Sumber: Reuters | Editor: Noverius Laoli
KONTAN.CO.ID - NEW YORK. Saham Amazon.com turun 7% pada Jumat (1/8/2025) setelah kinerja unit layanan cloud, Amazon Web Services (AWS), memicu kekhawatiran investor terkait persaingannya dengan Microsoft dan Alphabet dalam pengembangan kecerdasan buatan (AI).
Pada laporan keuangan kuartal kedua yang dirilis Kamis (31/7), AWS mencatat pertumbuhan pendapatan sebesar 17,5%, melampaui ekspektasi analis.
Namun, capaian ini tertinggal jauh dibandingkan Microsoft Azure yang tumbuh 39% dan Google Cloud sebesar 32% pada periode yang sama.
Baca Juga: Saham Apple Anjlok, Biaya Tarif Tambahan Timbulkan Kekhawatiran Baru
Padahal, Amazon telah menggelontorkan belanja modal sebesar US$ 31,4 miliar, melebihi para pesaingnya, dan memperkirakan total belanja tahunan akan melampaui proyeksi sebesar US$ 118 miliar.
________
◆ LATIHAN TERTULIS
Kutiplah tanpa perubahan bagian teks tentang saham Amazon di atas, mulai dari "Sumber: Reuters |" sampai dengan "kecerdasan buatan (AI).", termasuk kedua bagian tersebut.

◆ DATA TERKUMPUL
________
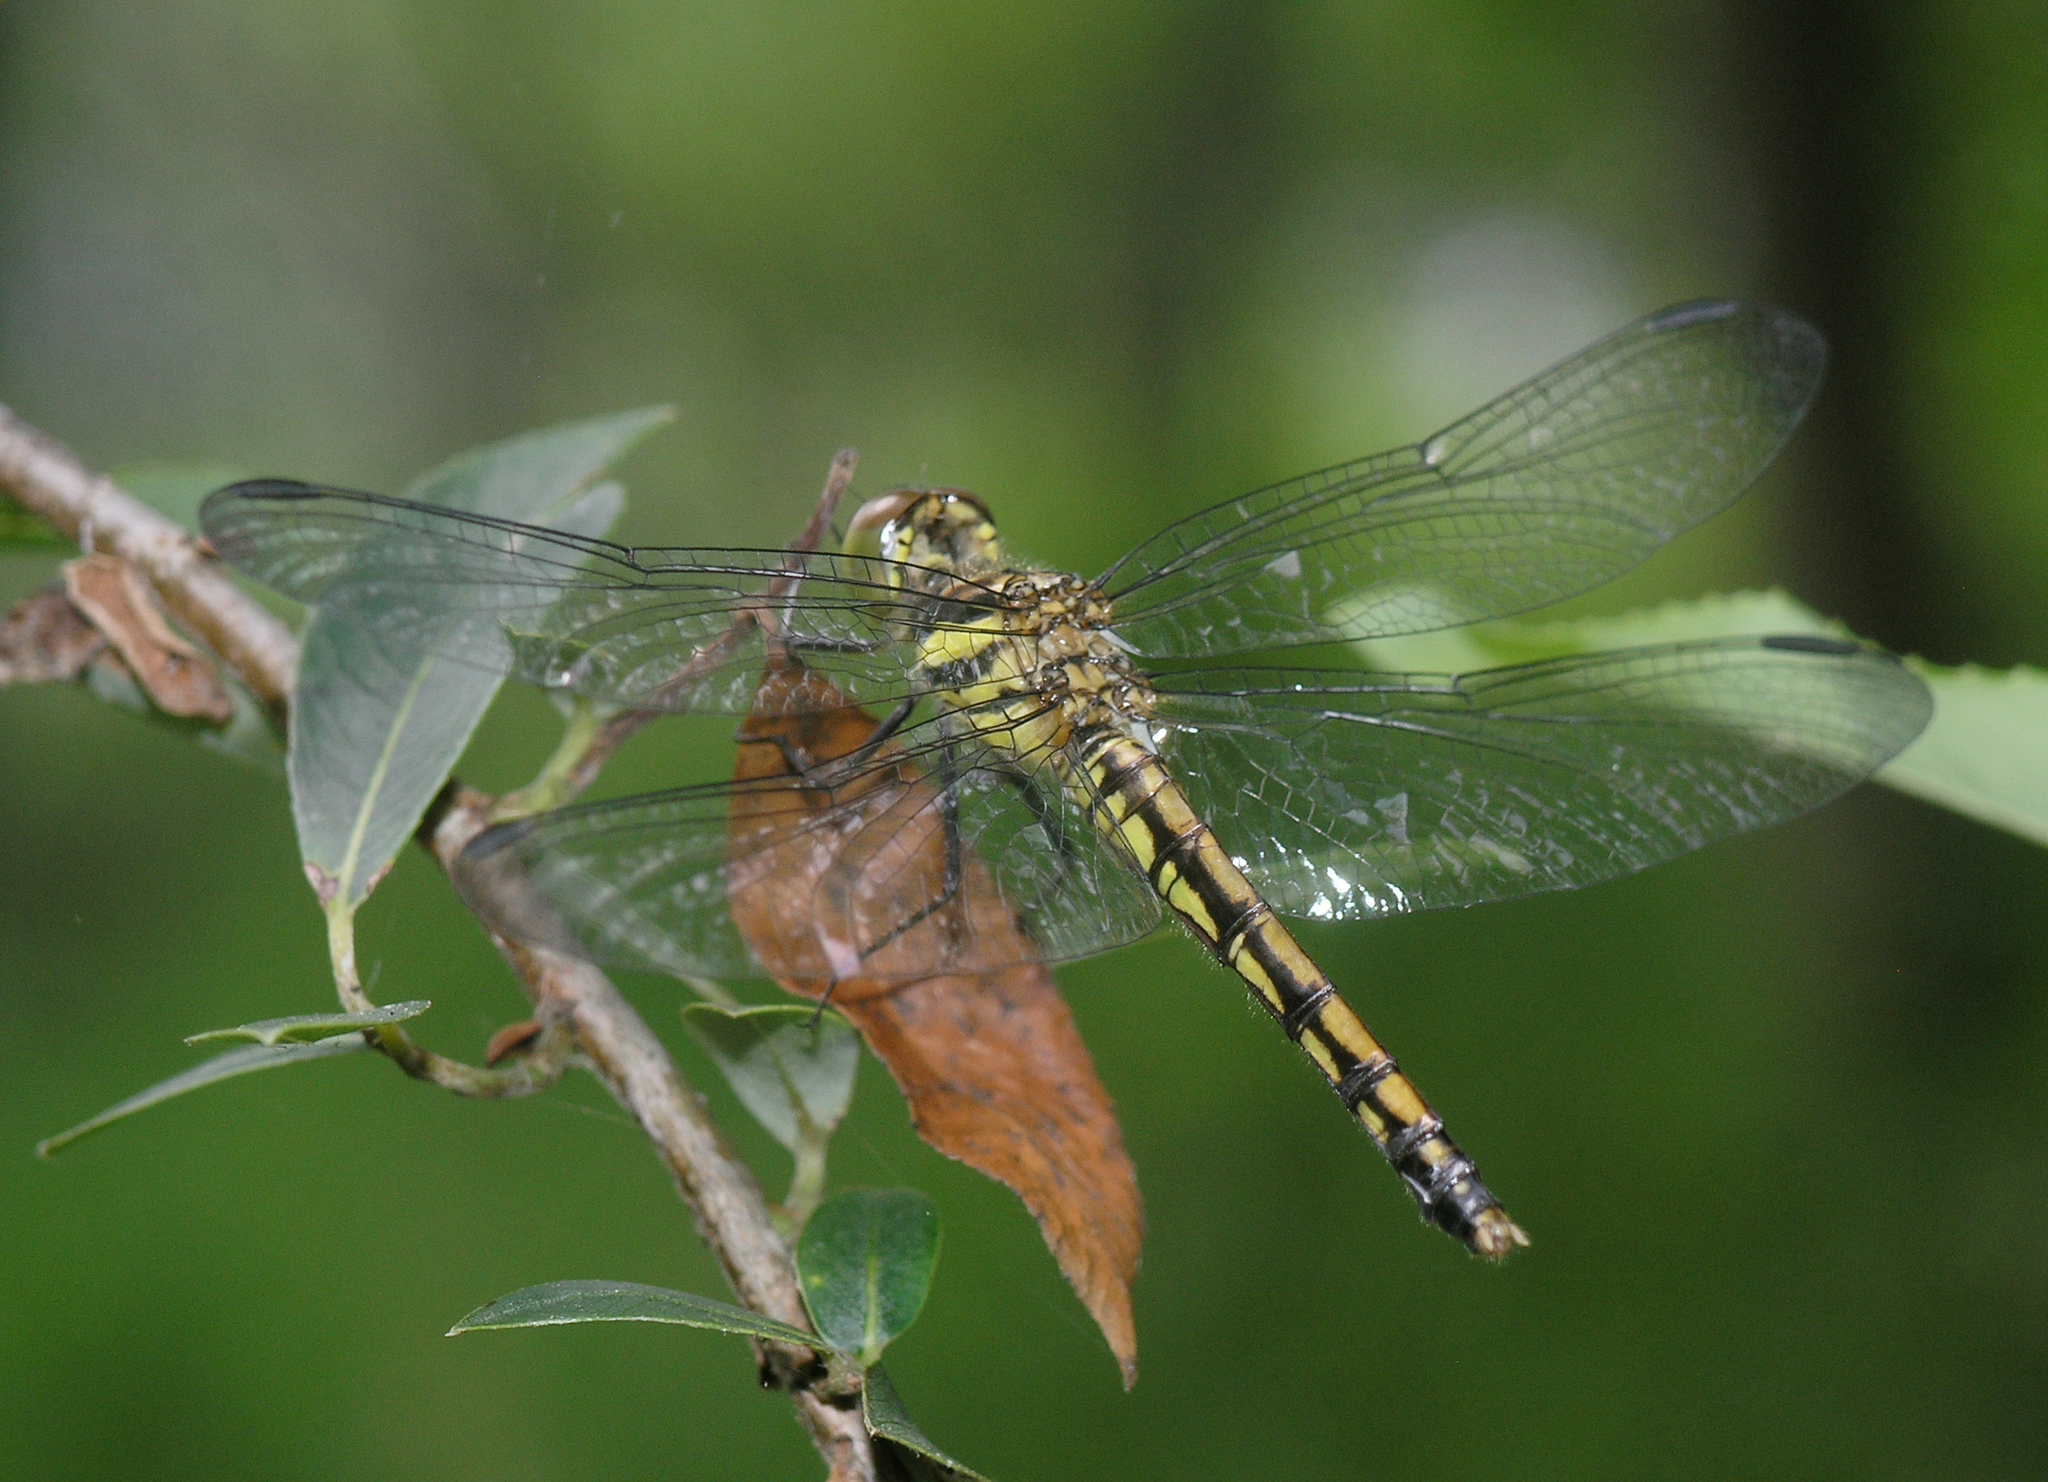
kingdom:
________
◆ HASIL TUGAS
Sumber: Reuters | Editor: Noverius Laoli
KONTAN.CO.ID - NEW YORK. Saham Amazon.com turun 7% pada Jumat (1/8/2025) setelah kinerja unit layanan cloud, Amazon Web Services (AWS), memicu kekhawatiran investor terkait persaingannya dengan Microsoft dan Alphabet dalam pengembangan kecerdasan buatan (AI).